[DATASET EXTRACT]:
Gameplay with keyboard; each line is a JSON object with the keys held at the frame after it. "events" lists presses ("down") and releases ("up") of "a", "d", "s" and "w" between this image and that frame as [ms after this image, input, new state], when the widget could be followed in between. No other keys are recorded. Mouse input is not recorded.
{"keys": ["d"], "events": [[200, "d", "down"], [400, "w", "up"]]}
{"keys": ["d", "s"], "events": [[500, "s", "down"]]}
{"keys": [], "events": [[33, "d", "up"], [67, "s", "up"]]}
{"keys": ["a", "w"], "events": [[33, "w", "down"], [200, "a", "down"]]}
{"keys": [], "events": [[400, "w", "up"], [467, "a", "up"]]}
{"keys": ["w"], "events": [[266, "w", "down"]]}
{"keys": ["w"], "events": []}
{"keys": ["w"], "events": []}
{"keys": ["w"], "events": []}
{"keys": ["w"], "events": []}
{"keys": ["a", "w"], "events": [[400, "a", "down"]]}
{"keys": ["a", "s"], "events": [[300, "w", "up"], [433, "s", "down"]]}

[WHAT TO PRODUCE]: Write out each entry once more, exactly as it was given.

[SOLUTION FOR THIS EXERCISE]:
Gameplay with keyboard; each line is a JSON object with the keys held at the frame after it. "events" lists presses ("down") and releases ("up") of "a", "d", "s" and "w" between this image and that frame as [ms after this image, input, new state], when the widget could be followed in between. No other keys are recorded. Mouse input is not recorded.
{"keys": ["d"], "events": [[200, "d", "down"], [400, "w", "up"]]}
{"keys": ["d", "s"], "events": [[500, "s", "down"]]}
{"keys": [], "events": [[33, "d", "up"], [67, "s", "up"]]}
{"keys": ["a", "w"], "events": [[33, "w", "down"], [200, "a", "down"]]}
{"keys": [], "events": [[400, "w", "up"], [467, "a", "up"]]}
{"keys": ["w"], "events": [[266, "w", "down"]]}
{"keys": ["w"], "events": []}
{"keys": ["w"], "events": []}
{"keys": ["w"], "events": []}
{"keys": ["w"], "events": []}
{"keys": ["a", "w"], "events": [[400, "a", "down"]]}
{"keys": ["a", "s"], "events": [[300, "w", "up"], [433, "s", "down"]]}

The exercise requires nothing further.